__Activity__
Transcribe the records below from the first line to the line that includes "left eye: (397, 125)", inclusive, and omit the pictures.

Dataset excerpts:
^^^^^^^^^^^^^^^^

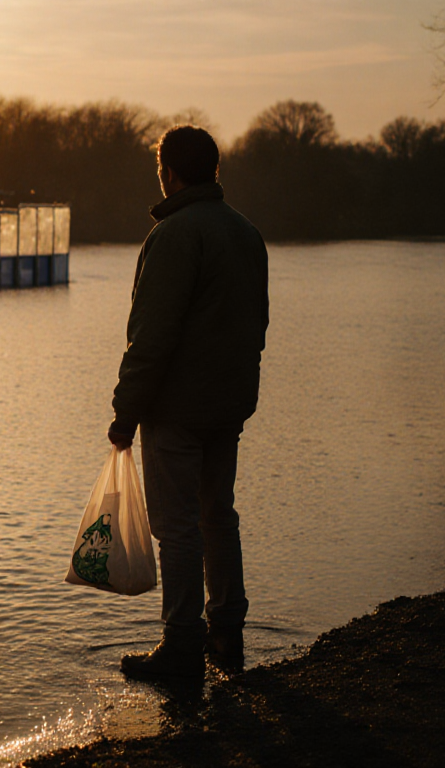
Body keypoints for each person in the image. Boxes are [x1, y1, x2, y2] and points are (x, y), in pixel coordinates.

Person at [109, 125, 268, 677]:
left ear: (170, 173)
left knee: (176, 527)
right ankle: (227, 633)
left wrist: (125, 412)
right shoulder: (246, 232)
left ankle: (180, 643)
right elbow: (258, 323)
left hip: (177, 408)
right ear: (214, 170)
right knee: (217, 516)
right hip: (229, 405)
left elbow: (152, 336)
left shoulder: (175, 234)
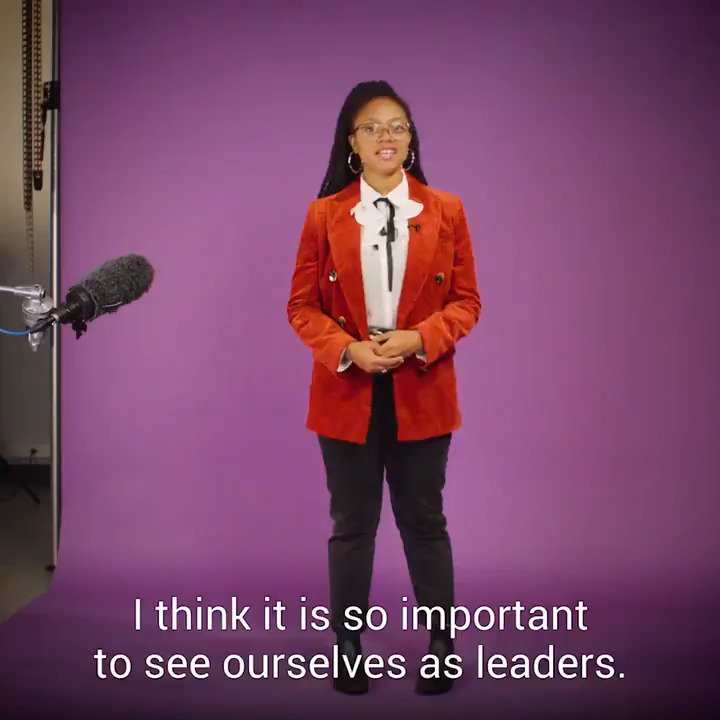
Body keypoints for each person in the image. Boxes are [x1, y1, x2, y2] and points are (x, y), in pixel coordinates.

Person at [287, 80, 481, 695]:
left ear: (411, 138)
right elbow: (300, 306)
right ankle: (347, 648)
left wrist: (418, 339)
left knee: (424, 520)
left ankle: (442, 645)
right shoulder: (324, 214)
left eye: (397, 125)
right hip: (346, 393)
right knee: (352, 523)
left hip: (423, 390)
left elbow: (467, 302)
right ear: (352, 142)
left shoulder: (447, 210)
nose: (386, 136)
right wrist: (347, 350)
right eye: (372, 127)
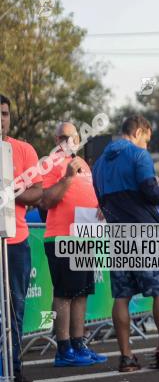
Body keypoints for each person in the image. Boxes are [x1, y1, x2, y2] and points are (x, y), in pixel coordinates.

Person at [92, 115, 159, 372]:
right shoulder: (138, 156)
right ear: (140, 131)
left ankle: (127, 357)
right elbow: (150, 191)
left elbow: (100, 200)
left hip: (118, 235)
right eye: (148, 140)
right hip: (145, 234)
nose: (148, 146)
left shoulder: (98, 165)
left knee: (122, 296)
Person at [40, 122, 107, 367]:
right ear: (57, 139)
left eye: (74, 137)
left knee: (82, 293)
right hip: (61, 237)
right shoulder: (48, 163)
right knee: (64, 294)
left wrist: (99, 206)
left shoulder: (85, 164)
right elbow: (45, 201)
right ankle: (63, 349)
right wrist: (68, 178)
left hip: (85, 235)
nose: (70, 141)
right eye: (64, 137)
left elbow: (89, 194)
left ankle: (79, 345)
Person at [1, 95, 43, 382]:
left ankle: (15, 370)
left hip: (17, 240)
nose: (1, 119)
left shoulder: (24, 150)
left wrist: (9, 189)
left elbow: (37, 192)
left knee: (15, 306)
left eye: (4, 113)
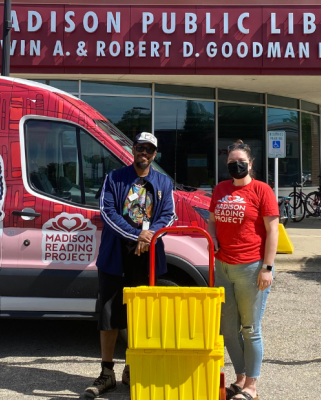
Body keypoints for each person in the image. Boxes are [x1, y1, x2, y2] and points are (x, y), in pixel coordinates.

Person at [84, 132, 176, 398]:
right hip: (115, 255)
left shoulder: (163, 182)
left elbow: (169, 216)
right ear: (133, 150)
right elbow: (107, 212)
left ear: (155, 154)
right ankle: (106, 373)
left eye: (149, 149)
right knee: (109, 315)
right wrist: (137, 235)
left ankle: (132, 369)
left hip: (147, 256)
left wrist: (149, 237)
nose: (143, 153)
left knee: (141, 316)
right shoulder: (114, 178)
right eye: (139, 147)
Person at [207, 140, 279, 400]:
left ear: (250, 164)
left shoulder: (262, 190)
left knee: (250, 328)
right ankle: (239, 378)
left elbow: (273, 231)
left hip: (251, 268)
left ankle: (251, 386)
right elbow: (212, 221)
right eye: (231, 163)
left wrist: (267, 268)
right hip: (223, 266)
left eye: (240, 162)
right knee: (228, 328)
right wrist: (212, 237)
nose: (236, 166)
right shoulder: (220, 189)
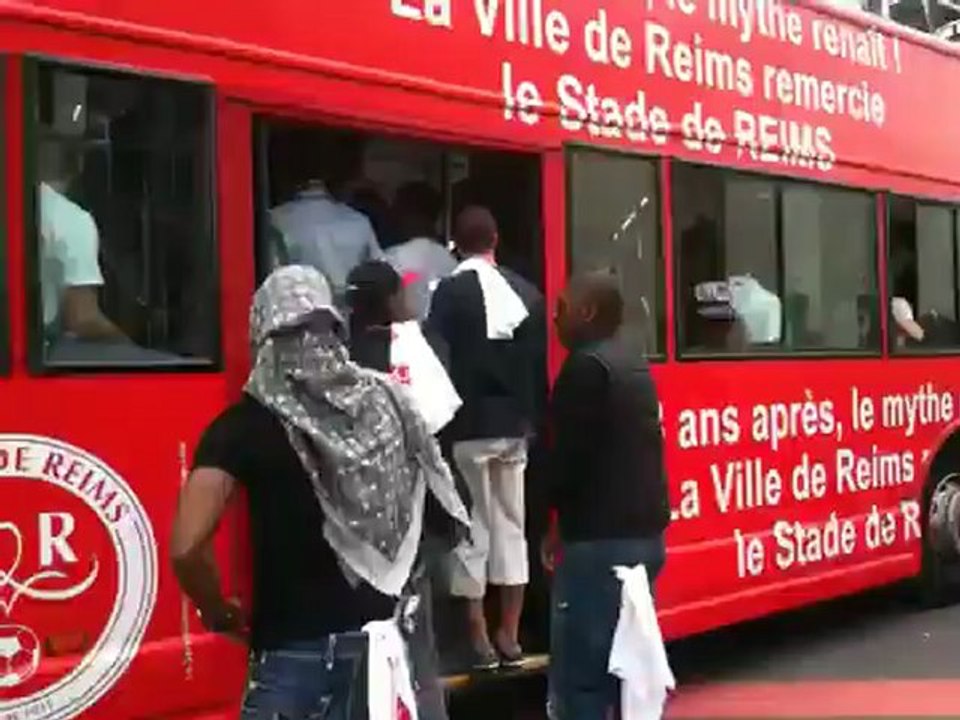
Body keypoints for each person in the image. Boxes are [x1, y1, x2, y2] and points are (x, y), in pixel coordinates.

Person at [170, 265, 468, 720]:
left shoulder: (243, 426)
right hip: (384, 653)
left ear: (263, 335)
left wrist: (218, 610)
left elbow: (187, 548)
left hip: (295, 660)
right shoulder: (387, 405)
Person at [541, 272, 671, 720]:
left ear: (587, 312)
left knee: (582, 677)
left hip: (596, 543)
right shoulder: (633, 363)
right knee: (626, 674)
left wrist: (547, 520)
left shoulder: (584, 369)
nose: (554, 320)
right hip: (644, 538)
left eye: (560, 309)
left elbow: (566, 460)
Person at [426, 206, 545, 670]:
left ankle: (477, 636)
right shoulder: (526, 293)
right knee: (512, 525)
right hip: (514, 428)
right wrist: (531, 421)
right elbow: (536, 369)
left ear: (457, 243)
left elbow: (436, 358)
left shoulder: (450, 293)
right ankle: (510, 634)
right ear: (496, 240)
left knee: (473, 529)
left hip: (468, 428)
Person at [346, 259, 463, 720]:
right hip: (414, 516)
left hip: (357, 520)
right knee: (417, 640)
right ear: (394, 299)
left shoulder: (340, 355)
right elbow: (443, 420)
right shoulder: (426, 347)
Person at [269, 131, 383, 309]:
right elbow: (381, 275)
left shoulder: (275, 220)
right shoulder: (360, 221)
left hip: (304, 322)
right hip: (351, 321)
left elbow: (272, 282)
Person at [38, 139, 126, 345]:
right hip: (41, 351)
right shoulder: (72, 219)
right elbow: (82, 318)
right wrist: (127, 346)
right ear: (77, 167)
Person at [386, 182, 457, 322]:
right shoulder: (452, 262)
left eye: (397, 211)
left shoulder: (394, 257)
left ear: (409, 214)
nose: (393, 219)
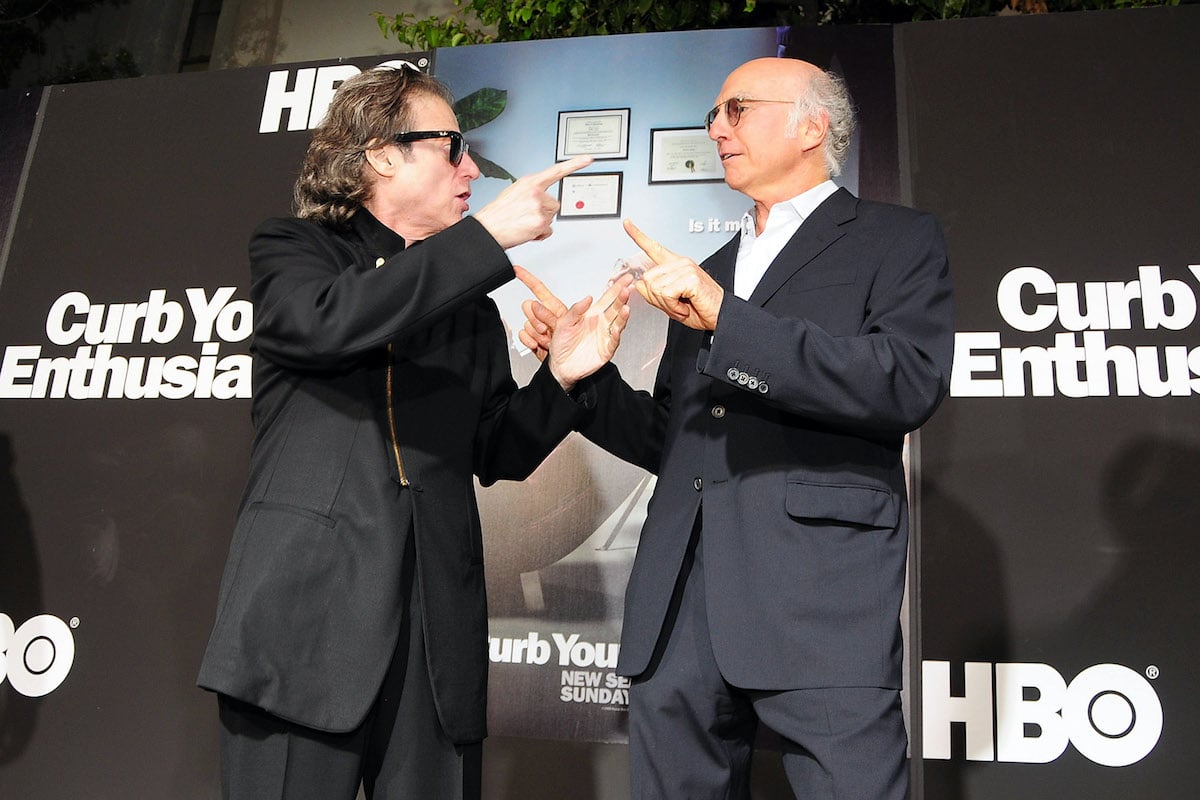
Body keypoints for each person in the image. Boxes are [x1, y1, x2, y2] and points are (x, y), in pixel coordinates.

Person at [521, 57, 954, 798]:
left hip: (820, 599)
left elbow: (904, 382)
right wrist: (585, 374)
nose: (716, 128)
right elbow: (674, 441)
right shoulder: (713, 266)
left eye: (737, 109)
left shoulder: (895, 239)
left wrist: (730, 321)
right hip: (679, 609)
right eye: (713, 116)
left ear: (813, 124)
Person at [196, 65, 631, 800]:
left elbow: (497, 449)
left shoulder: (472, 310)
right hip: (308, 622)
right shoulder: (297, 251)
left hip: (436, 640)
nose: (472, 168)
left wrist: (561, 378)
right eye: (452, 146)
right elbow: (327, 323)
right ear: (381, 154)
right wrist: (487, 237)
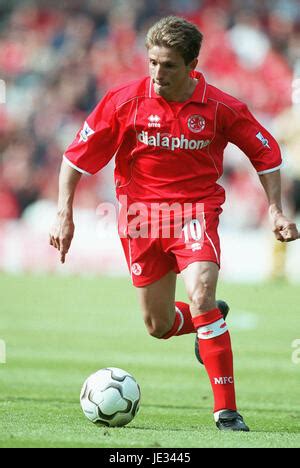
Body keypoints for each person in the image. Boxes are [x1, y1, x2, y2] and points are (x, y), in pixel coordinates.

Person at [49, 16, 299, 431]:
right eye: (152, 63)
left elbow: (267, 154)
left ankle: (226, 412)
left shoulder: (221, 107)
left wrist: (275, 208)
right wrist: (64, 213)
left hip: (195, 213)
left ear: (192, 65)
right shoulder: (124, 101)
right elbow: (74, 158)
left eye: (168, 65)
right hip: (140, 220)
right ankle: (207, 323)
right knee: (158, 325)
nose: (157, 74)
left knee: (200, 293)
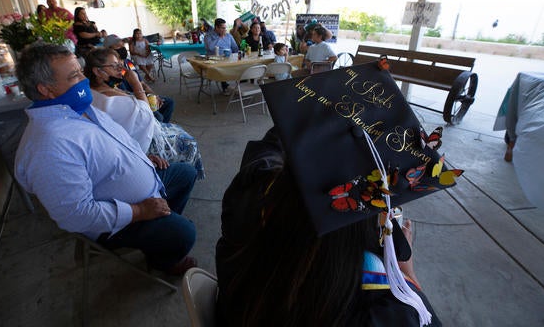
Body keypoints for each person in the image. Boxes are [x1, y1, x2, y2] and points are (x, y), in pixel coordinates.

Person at [217, 60, 452, 326]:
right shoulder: (388, 313)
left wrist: (314, 112)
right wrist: (406, 274)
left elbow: (265, 154)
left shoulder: (248, 198)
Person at [14, 43, 198, 275]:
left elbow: (113, 139)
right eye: (74, 76)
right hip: (119, 221)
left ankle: (161, 238)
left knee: (186, 174)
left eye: (81, 71)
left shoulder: (74, 108)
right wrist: (140, 211)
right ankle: (164, 257)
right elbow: (78, 216)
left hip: (144, 192)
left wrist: (141, 157)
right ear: (46, 90)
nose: (83, 79)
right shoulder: (48, 146)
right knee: (186, 234)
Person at [84, 48, 205, 180]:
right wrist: (135, 83)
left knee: (168, 113)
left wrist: (148, 92)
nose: (121, 69)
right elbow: (146, 114)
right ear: (98, 71)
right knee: (189, 142)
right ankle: (183, 178)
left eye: (120, 64)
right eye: (114, 66)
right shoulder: (109, 100)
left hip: (134, 136)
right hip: (142, 146)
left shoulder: (97, 90)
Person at [104, 34, 175, 123]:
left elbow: (142, 83)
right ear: (108, 50)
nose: (122, 48)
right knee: (158, 117)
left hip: (141, 96)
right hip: (130, 103)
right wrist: (143, 101)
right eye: (118, 46)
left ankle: (162, 130)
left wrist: (153, 95)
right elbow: (117, 95)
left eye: (123, 46)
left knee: (168, 103)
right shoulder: (109, 70)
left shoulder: (128, 63)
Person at [204, 18, 239, 93]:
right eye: (223, 28)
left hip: (229, 58)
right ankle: (225, 86)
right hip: (215, 60)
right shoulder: (208, 36)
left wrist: (237, 55)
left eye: (225, 28)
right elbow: (210, 48)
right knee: (222, 67)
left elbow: (235, 48)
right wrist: (219, 38)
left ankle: (241, 85)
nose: (225, 30)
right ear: (216, 27)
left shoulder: (228, 36)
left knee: (242, 65)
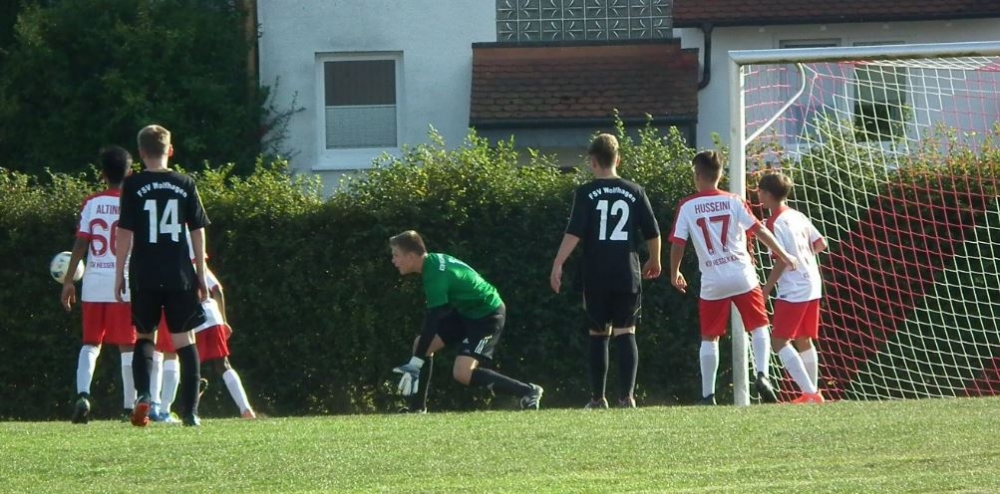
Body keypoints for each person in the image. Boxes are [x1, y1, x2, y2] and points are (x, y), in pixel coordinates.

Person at [668, 150, 797, 405]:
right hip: (741, 274)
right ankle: (762, 375)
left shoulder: (687, 205)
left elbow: (678, 243)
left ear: (697, 175)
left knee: (709, 336)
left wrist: (675, 272)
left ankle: (708, 395)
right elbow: (759, 230)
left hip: (712, 280)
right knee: (759, 326)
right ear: (719, 175)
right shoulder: (734, 200)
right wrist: (783, 254)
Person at [549, 133, 661, 409]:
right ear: (618, 159)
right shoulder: (635, 191)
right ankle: (627, 397)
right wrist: (655, 260)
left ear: (593, 161)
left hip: (595, 273)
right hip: (626, 272)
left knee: (598, 334)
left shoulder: (585, 192)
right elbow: (653, 231)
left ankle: (598, 398)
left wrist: (558, 262)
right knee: (626, 331)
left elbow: (574, 232)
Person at [114, 124, 210, 427]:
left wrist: (120, 273)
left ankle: (144, 394)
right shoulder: (185, 183)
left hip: (144, 271)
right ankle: (191, 411)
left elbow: (124, 232)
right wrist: (201, 273)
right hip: (178, 272)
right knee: (184, 339)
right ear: (170, 150)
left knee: (145, 335)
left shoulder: (132, 185)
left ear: (141, 153)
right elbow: (197, 230)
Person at [389, 230, 543, 413]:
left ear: (411, 256)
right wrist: (418, 358)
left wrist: (415, 363)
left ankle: (528, 391)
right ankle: (417, 409)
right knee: (421, 344)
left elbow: (432, 321)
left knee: (462, 373)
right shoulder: (432, 263)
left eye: (396, 255)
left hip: (488, 315)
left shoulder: (434, 275)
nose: (393, 260)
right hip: (467, 312)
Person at [60, 145, 137, 423]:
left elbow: (81, 244)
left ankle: (83, 395)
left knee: (90, 343)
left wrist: (68, 281)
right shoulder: (134, 203)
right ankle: (128, 407)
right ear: (130, 173)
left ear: (102, 174)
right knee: (127, 346)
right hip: (123, 282)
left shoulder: (91, 203)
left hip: (93, 281)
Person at [758, 172, 826, 404]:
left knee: (779, 341)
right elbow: (821, 243)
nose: (759, 196)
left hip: (794, 288)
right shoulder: (798, 215)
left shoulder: (772, 223)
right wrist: (804, 257)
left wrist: (766, 289)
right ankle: (812, 394)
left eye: (760, 192)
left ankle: (810, 392)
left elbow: (780, 260)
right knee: (804, 338)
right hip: (813, 282)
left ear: (768, 194)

^^^^^^^^^^^^^^^^

__Problem solution__
Body keypoints for each person in the image. Boxes are [x1, y1, x2, y2] and points are (x, y), in pixel coordinates.

Person at [109, 125, 268, 677]:
left ear: (170, 173)
left knee: (176, 527)
right ankle: (227, 633)
left wrist: (125, 412)
right shoulder: (246, 232)
left ankle: (180, 643)
right elbow: (258, 323)
left hip: (177, 408)
right ear: (214, 170)
right knee: (217, 516)
right hip: (229, 405)
left elbow: (152, 336)
left shoulder: (175, 234)
Body keypoints for each person in the image. Boxes are [x1, y1, x2, y2] and points are (x, y), in pixel coordinates.

Person at [287, 80, 481, 695]:
left ear: (411, 138)
right elbow: (300, 306)
right ankle: (347, 648)
left wrist: (418, 339)
left knee: (424, 520)
left ankle: (442, 645)
right shoulder: (324, 214)
left eye: (397, 125)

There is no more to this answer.